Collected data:
────

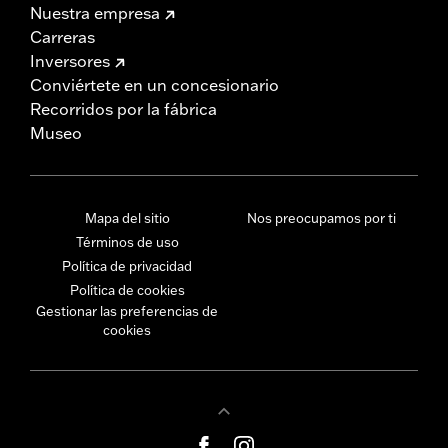
Nuestra empresa
Carreras
Inversores
Conviértete en un concesionario
Recorridos por la fábrica
Museo
Mapa del sitio
Nos preocupamos por ti
Términos de uso
Política de privacidad
Política de cookies
Gestionar las preferencias de
cookies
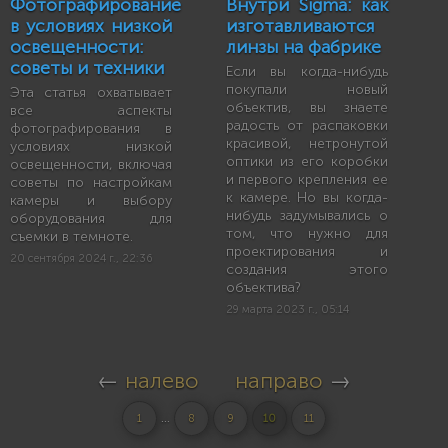
Фотографирование
Внутри Sigma: как
в условиях низкой
изготавливаются
освещенности:
линзы на фабрике
советы и техники
Если вы когда-нибудь
покупали новый
Эта статья охватывает
объектив, вы знаете
все аспекты
радость от распаковки
фотографирования в
красивой, нетронутой
условиях низкой
оптики из его коробки
освещенности, включая
и первого крепления ее
советы по настройкам
к камере. Но вы когда-
камеры и выбору
нибудь задумывались о
оборудования для
том, что нужно для
съемки в темноте.
проектирования и
20 сентября 2024 г., 22:36
создания этого
объектива?
29 марта 2023 г., 05:14
←
налево
направо
→
...
1
8
9
10
11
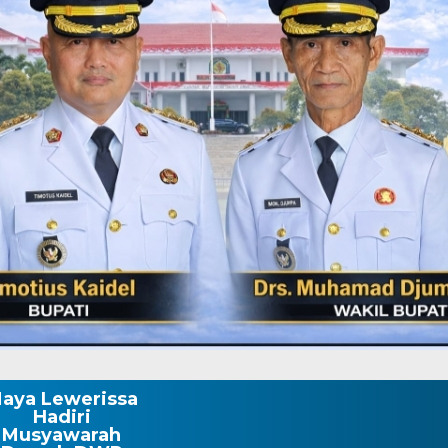
aya Lewerissa
Hadiri
Musyawarah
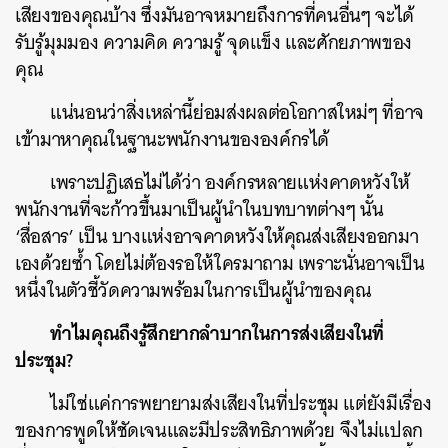
เสียงของคุณบ้าง ซึ่งมันอาจหมายถึงการที่คนอื่นๆ จะได้
รับรู้มุมมอง ความคิด ความรู้ จุดแข็ง และศักยภาพของ
คุณ
แน่นอนว่าสิ่งเหล่านี้ย่อมส่งผลต่อโอกาสใหม่ๆ ที่อาจ
เข้ามาหาคุณในฐานะพนักงานขององค์กรได้
เพราะปฏิเสธไม่ได้ว่า องค์กรหลายแห่งคาดหวังให้
พนักงานที่จะก้าวขึ้นมาเป็นผู้นำในบทบาทต่างๆ นั้น
‘สื่อสาร’ เป็น บางแห่งอาจคาดหวังให้คุณส่งเสียงออกมา
เองด้วยซ้ำ โดยไม่ต้องรอให้ใครมาถาม เพราะนั่นอาจเป็น
หนึ่งในตัวชี้วัดความพร้อมในการเป็นผู้นำของคุณ
ทำไมคุณถึงรู้สึกยากลำบากในการส่งเสียงในที่
ประชุม?
ไม่ใช่แค่การพยายามส่งเสียงในที่ประชุม แต่ยังมีเรื่อง
ของการพูดให้ชัดเจนและมีประสิทธิภาพด้วย จึงไม่แปลก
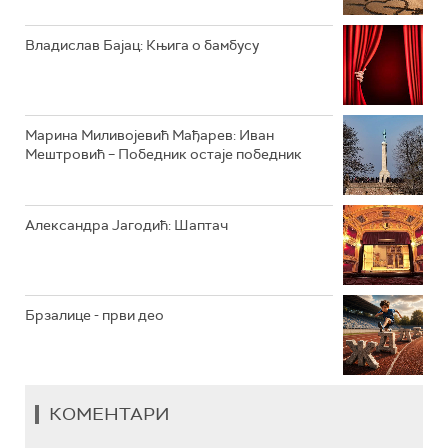
РАДИО ЏЕЗЕР
Владислав Бајац: Књига о бамбусу
АРХИВ
Марина Миливојевић Мађарев: Иван
Мештровић – Победник остаје победник
Александра Јагодић: Шаптач
Брзалице - први део
КОМЕНТАРИ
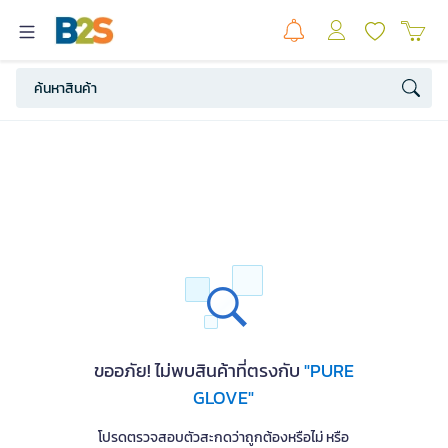
ขออภัย! ไม่พบสินค้าที่ตรงกับ
"PURE
GLOVE"
โปรดตรวจสอบตัวสะกดว่าถูกต้องหรือไม่ หรือ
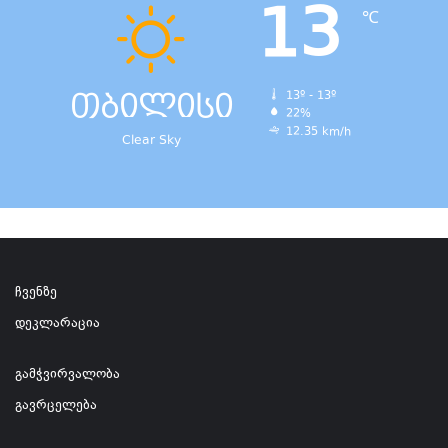
13
℃
თბილისი
13º - 13º
22%
12.35 km/h
Clear Sky
ჩვენზე
დეკლარაცია
გამჭვირვალობა
გავრცელება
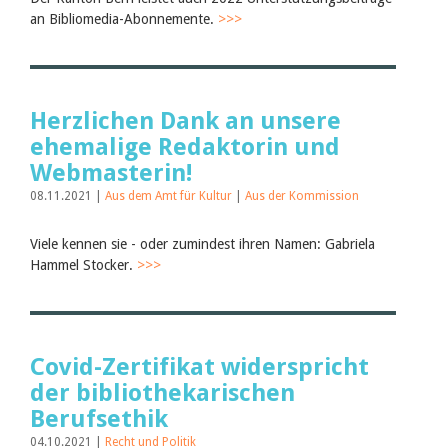
an Bibliomedia-Abonnemente.
>>>
Herzlichen Dank an unsere
ehemalige Redaktorin und
Webmasterin!
08.11.2021 |
Aus dem Amt für Kultur
|
Aus der Kommission
Viele kennen sie - oder zumindest ihren Namen: Gabriela
Hammel Stocker.
>>>
Covid-Zertifikat widerspricht
der bibliothekarischen
Berufsethik
04.10.2021 |
Recht und Politik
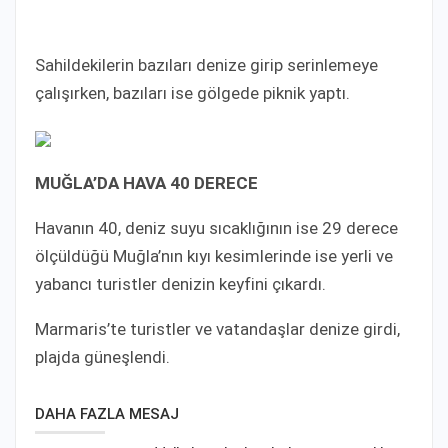
Sahildekilerin bazıları denize girip serinlemeye
çalışırken, bazıları ise gölgede piknik yaptı.
MUĞLA’DA HAVA 40 DERECE
Havanın 40, deniz suyu sıcaklığının ise 29 derece
ölçüldüğü Muğla’nın kıyı kesimlerinde ise yerli ve
yabancı turistler denizin keyfini çıkardı.
Marmaris’te turistler ve vatandaşlar denize girdi,
plajda güneşlendi.
DAHA FAZLA MESAJ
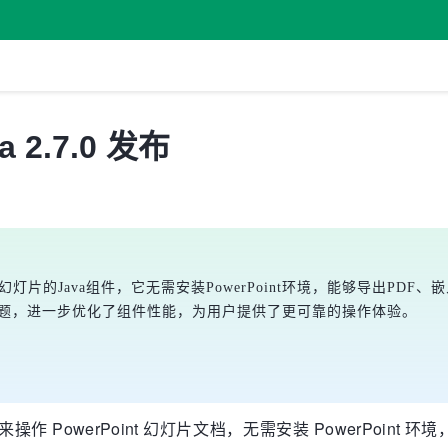
va 2.7.0 发布
owerPoint幻灯片的Java组件，它无需安装PowerPoint环境，能
现问题，进一步优化了组件性能，为用户提供了更可靠的操作体验。
ava 组件，用来操作 PowerPoint 幻灯片文档，无需安装 Power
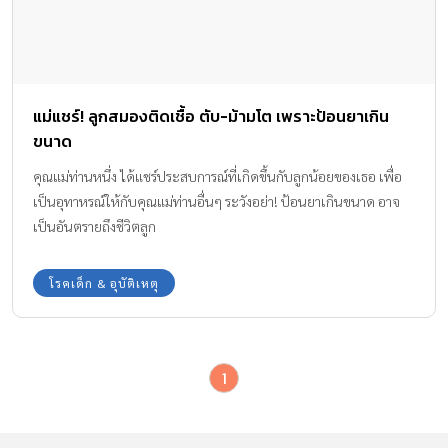
แม่แชร์! ลูกสมองติดเชื้อ ตับ-ม้ามโต เพราะป้อนยาเกิน
ขนาด
คุณแม่ท่านหนึ่ง ได้แชร์ประสบการณ์ที่เกิดขึ้นกับลูกน้อยของเธอ เพื่อ
เป็นอุทาหรณ์ให้กับคุณแม่ท่านอื่นๆ ระวังอย่า! ป้อนยาเกินขนาด อาจ
เป็นอันตรายถึงชีวิตลูก
โรคเด็ก & อุบัติเหตุ
1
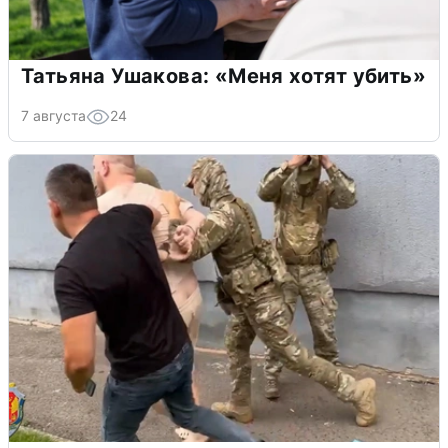
Татьяна Ушакова: «Меня хотят убить»
7 августа
24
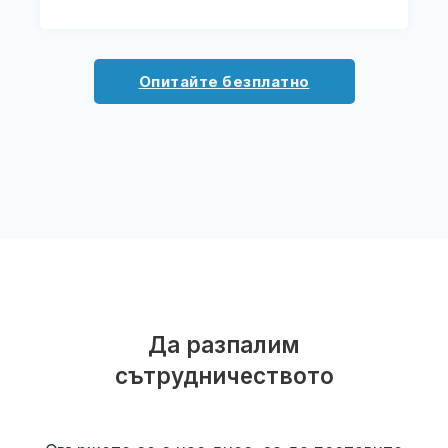
Опитайте безплатно
Да разпалим
сътрудничеството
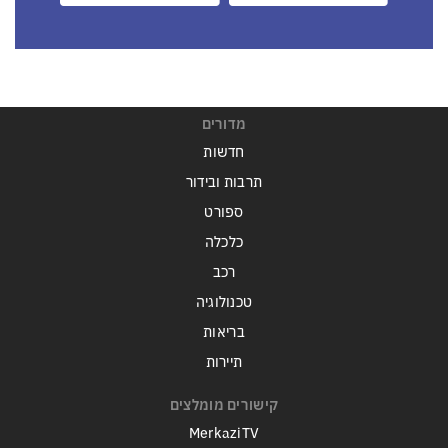
מדורים
חדשות
תרבות ובידור
ספורט
כלכלה
רכב
טכנולוגיה
בריאות
תיירות
קישורים מומלצים
MerkaziTV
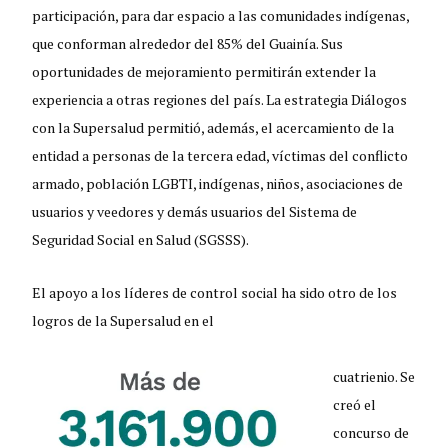
participación, para dar espacio a las comunidades indígenas,
que conforman alrededor del 85% del Guainía. Sus
oportunidades de mejoramiento permitirán extender la
experiencia a otras regiones del país. La estrategia Diálogos
con la Supersalud permitió, además, el acercamiento de la
entidad a personas de la tercera edad, víctimas del conflicto
armado, población LGBTI, indígenas, niños, asociaciones de
usuarios y veedores y demás usuarios del Sistema de
Seguridad Social en Salud (SGSSS).
El apoyo a los líderes de control social ha sido otro de los
logros de la Supersalud en el
cuatrienio. Se
creó el
concurso de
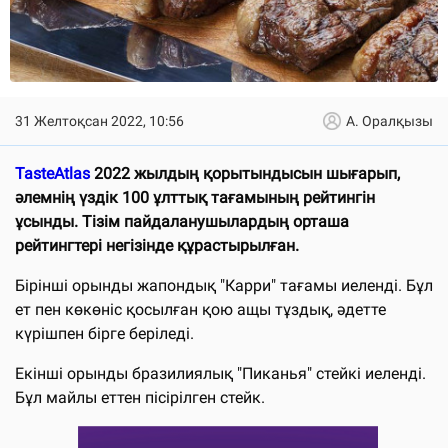
31 Желтоқсан 2022, 10:56
А. Оралқызы
TasteAtlas
2022 жылдың қорытындысын шығарып,
әлемнің үздік 100 ұлттық тағамының рейтингін
ұсынды. Тізім пайдаланушылардың орташа
рейтингтері негізінде құрастырылған.
Бірінші орынды жапондық "Карри" тағамы иеленді. Бұл
ет пен көкөніс қосылған қою ащы тұздық, әдетте
күрішпен бірге беріледі.
Екінші орынды бразилиялық "Пиканья" стейкі иеленді.
Бұл майлы еттен пісірілген стейк.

────

Exercise aim: Each line in the data that holds the string "освещенности" needs to be copied.

Problem solution:
освещенности:
освещенности, включая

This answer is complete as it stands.